Под навесом он увидел Силантия, запрягавшего лошадь в «салат». Он подошел к нему.
— Здравствуй, Силантий, ты куда это собрался?..
— Здравствуйте, Ферапонт Иваныч! — весело приветствовал его Силантий, бросив даже затягивать супонь. — А я уж думал, увидим ли мы вас, ладно ли што с вами?..
— Все ладно, Силантий, — невесело сказал Капустин.
— Ох, нет, Ферапонт Иваныч, гляжу я на вас, дак вы будто и с лица переменились.
— Ну, это так: на улицу долго не выходил... Ты куда это едешь? — спросил Капустин, переводя разговор.
— А в бор, Ферапонт Иваныч: Ксаверия Карловна посылают, елку им надо вырубить.
— А, — сказал Капустин. — А что — не поехать ли и мне с тобой, — спросил он в раздумьи.
— А почему же не поехать?.. Самое милое дело прокатиться. До бору-то версты две, не боле... Только в сапожках-то все-таки нельзя!.. — говорил Силантий, возжая лошадь.
— Ну, так я пойду сейчас одену пимы, а ты подъезжай к флигелю, — сказал Ферапонт Иванович.
— Слушаю! — по старой военной привычке ответил Силантий...
Когда переехали по льду речку, протекавшую саженях в ста от заимки, Ферапонт Иванович оглянулся: черневшие на белом пригорке, обнесенные со всех сторон высоким навесом, строения напомнили ему те остроги, которые ставили сибирские воеводы для защиты от кочевников.
Лошадь бежала быстро.
Он очень редко ездил на розвальнях, и теперь ему доставляло необыкновенную радость видеть, как, сливаясь в один белый поток, несся мимо снег, так непривычно близко от глаз.

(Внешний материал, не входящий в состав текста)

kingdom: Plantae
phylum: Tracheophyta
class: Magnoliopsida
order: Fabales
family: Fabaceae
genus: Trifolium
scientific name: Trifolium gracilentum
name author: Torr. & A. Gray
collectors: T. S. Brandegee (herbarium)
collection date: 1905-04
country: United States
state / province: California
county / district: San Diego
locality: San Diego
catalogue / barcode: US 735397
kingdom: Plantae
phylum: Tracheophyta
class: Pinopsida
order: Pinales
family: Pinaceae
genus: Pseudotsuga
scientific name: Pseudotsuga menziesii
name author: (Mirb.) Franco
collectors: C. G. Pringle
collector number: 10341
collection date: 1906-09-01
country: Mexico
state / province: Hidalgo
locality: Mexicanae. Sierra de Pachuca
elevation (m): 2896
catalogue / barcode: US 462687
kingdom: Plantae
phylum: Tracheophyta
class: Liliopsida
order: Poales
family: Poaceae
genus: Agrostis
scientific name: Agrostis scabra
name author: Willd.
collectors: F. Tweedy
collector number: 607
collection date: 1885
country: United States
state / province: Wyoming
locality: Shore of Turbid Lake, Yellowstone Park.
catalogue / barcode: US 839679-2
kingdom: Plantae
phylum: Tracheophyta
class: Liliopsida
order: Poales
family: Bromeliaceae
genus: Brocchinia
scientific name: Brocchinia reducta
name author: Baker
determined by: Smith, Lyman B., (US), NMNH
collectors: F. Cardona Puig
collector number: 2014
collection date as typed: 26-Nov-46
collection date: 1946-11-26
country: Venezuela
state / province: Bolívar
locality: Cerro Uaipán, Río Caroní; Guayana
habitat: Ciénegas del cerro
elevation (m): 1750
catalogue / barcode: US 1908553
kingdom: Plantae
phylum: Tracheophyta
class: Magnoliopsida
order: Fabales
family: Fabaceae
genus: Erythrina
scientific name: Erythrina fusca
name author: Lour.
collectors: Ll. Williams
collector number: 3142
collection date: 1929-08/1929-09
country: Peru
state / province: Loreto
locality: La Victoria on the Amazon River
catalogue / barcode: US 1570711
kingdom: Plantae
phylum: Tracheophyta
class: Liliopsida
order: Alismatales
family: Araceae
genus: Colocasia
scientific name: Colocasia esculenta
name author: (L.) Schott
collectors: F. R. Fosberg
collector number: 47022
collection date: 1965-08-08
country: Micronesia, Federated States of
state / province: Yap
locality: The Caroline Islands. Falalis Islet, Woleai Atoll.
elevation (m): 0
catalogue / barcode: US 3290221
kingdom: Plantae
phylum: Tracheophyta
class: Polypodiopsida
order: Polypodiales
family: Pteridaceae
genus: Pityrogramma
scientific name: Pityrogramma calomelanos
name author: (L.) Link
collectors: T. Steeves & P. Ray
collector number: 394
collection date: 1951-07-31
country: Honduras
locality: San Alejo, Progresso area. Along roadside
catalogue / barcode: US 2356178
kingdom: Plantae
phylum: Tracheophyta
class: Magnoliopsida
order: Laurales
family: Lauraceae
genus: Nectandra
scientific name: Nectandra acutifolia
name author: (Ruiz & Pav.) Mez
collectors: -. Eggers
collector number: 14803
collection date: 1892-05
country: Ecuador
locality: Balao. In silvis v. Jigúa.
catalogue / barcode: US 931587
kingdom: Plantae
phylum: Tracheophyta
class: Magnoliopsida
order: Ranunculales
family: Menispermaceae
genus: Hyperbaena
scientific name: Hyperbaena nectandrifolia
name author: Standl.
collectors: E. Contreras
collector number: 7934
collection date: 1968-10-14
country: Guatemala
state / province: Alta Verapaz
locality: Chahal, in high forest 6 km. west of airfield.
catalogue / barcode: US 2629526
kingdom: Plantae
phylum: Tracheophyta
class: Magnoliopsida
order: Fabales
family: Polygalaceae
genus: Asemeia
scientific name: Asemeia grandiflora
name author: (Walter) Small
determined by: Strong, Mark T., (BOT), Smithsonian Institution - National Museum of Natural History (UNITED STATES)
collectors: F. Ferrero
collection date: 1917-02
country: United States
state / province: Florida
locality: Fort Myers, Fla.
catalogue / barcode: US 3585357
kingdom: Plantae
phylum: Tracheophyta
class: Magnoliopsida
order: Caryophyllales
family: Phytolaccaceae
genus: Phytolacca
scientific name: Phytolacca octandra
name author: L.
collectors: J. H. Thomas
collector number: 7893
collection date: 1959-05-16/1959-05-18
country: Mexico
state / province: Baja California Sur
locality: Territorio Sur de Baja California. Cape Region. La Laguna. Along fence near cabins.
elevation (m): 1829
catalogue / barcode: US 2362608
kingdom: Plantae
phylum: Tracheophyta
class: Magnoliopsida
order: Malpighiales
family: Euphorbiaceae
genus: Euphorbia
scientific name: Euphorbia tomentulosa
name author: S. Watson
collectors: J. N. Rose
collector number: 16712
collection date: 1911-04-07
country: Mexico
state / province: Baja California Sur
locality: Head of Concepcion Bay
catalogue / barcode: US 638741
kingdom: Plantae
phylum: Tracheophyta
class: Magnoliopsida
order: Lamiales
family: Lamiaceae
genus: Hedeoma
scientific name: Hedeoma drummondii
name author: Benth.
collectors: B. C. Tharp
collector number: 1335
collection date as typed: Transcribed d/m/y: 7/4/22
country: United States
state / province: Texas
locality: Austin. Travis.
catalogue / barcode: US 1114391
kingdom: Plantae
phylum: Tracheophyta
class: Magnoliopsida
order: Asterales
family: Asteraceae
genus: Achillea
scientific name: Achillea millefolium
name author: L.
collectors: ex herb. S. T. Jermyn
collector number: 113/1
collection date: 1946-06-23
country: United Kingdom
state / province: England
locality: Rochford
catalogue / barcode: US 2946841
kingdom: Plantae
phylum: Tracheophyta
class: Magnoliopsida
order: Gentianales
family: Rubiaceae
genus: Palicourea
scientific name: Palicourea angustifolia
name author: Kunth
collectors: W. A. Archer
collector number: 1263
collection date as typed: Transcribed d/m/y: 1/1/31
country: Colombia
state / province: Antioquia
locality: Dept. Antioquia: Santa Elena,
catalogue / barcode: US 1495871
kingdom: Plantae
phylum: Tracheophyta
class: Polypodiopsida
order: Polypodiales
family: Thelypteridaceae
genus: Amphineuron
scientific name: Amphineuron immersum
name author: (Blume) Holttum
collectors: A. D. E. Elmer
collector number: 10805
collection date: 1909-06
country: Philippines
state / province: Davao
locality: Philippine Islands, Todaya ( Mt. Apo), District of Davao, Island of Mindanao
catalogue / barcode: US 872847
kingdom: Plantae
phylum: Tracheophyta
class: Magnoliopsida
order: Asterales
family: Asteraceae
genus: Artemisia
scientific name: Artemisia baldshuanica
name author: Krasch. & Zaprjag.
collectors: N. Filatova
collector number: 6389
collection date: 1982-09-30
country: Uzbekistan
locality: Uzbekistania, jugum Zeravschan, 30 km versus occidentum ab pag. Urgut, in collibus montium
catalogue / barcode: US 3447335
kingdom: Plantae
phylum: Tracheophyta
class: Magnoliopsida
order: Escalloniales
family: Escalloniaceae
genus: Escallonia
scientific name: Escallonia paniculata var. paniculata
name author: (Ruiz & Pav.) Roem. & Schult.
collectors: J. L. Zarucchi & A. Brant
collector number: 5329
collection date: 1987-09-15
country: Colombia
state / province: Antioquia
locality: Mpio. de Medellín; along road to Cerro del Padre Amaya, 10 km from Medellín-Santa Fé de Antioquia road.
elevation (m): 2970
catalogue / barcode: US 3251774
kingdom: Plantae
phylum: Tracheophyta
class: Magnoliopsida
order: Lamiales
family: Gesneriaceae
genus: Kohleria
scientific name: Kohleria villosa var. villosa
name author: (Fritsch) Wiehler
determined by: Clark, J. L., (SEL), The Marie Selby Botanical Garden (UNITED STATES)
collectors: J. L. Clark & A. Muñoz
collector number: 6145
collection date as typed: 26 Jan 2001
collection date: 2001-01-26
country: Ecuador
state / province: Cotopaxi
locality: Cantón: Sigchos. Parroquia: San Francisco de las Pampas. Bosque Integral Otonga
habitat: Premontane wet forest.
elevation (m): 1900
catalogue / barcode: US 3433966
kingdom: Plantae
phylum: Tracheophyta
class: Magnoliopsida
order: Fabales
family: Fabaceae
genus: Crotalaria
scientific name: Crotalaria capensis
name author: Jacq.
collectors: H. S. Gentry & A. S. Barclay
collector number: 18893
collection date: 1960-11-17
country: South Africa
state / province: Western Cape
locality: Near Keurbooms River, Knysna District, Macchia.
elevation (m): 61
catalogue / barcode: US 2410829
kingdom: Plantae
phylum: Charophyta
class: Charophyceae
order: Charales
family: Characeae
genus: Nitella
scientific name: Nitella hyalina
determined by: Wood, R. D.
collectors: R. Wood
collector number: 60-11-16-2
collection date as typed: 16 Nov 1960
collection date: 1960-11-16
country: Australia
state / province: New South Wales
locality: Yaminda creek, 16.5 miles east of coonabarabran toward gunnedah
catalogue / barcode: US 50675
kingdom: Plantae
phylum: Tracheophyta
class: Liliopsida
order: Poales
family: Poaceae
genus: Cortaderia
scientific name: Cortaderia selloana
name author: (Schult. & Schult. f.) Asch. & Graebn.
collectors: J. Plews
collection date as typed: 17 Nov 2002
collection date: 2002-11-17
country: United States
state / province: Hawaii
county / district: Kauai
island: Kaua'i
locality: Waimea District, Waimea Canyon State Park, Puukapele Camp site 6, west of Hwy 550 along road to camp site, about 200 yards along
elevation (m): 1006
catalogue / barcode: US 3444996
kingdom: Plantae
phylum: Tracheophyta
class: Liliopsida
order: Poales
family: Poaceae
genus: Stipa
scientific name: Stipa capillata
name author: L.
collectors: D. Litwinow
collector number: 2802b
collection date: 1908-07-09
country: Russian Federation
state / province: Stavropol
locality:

«Как все-таки много истрачено жизни в кабинетном и лабораторном сидении над книгами, над рукописями, над микроскопом, а как просто можно жить и хорошо, если не знать всего этого!.. Какими напряженными могут быть простые физиологические радости!.. Вот вдыхать так этот воздух, глядеть на этот снег, хорошо»... — думалось ему, и грустное приятное чувство охватывало его.
Это чувство сделалось еще сильнее, когда они въехали в бор и лошадь остановилась. Ветер, просасываясь сквозь хвою, производил тот особенный тихий и в то же время могучий равномерный шум, от которого так отрадно и •спокойно делается на душе.
И Ферапонту Ивановичу чем-то ненужным показалась людская жизнь и работа, смешно было думать, что там, в доме, осталась женщина, близкая ему, и передвигает зачем-то столы и стулья в душной своей клетушке и чувствует себя обособленной и независимой от этого океана морозного воздуха, от этого шума.
— Ну, господи, благослови! — надо сосеночку облюбовывать, — сказал Силантий, вылезая из саней. За опояской у него был топор.
Ферапонт Иванович тоже вылез и стал присматриваться к соснам-молодняку.